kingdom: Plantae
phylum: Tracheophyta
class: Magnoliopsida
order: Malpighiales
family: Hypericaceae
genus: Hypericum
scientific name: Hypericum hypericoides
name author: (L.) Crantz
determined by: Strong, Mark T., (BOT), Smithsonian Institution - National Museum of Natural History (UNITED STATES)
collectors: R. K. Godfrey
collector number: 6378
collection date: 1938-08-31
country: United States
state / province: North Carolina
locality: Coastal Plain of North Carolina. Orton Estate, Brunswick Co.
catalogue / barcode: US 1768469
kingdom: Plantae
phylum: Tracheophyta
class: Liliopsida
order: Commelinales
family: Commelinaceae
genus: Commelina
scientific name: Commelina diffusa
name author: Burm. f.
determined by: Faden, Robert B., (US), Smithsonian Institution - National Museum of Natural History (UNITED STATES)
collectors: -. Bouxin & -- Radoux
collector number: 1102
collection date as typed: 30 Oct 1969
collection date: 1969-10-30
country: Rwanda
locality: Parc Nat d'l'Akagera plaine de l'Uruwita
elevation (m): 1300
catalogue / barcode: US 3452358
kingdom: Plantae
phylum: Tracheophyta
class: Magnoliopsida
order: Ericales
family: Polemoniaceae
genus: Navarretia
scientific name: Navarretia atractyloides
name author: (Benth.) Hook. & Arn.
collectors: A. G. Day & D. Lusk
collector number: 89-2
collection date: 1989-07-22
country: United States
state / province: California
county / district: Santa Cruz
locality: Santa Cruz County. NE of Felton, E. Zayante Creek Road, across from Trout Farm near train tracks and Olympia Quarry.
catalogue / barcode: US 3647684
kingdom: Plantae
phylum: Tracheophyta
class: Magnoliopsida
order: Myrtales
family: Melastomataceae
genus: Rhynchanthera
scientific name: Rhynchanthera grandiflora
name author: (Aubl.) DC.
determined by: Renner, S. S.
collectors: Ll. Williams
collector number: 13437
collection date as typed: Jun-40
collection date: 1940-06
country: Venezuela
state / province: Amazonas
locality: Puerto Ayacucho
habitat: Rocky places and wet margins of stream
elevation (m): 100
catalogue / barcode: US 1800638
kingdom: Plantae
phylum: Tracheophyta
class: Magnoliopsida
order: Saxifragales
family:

-- AIM OF THE EXERCISE --
Reproduce the lines above without any change, beginning with the line containing "locality: Coastal Plain" and continuing through the line containing "locality: Parc Nat".

-- THE RESPONSE --
locality: Coastal Plain of North Carolina. Orton Estate, Brunswick Co.
catalogue / barcode: US 1768469
kingdom: Plantae
phylum: Tracheophyta
class: Liliopsida
order: Commelinales
family: Commelinaceae
genus: Commelina
scientific name: Commelina diffusa
name author: Burm. f.
determined by: Faden, Robert B., (US), Smithsonian Institution - National Museum of Natural History (UNITED STATES)
collectors: -. Bouxin & -- Radoux
collector number: 1102
collection date as typed: 30 Oct 1969
collection date: 1969-10-30
country: Rwanda
locality: Parc Nat d'l'Akagera plaine de l'Uruwita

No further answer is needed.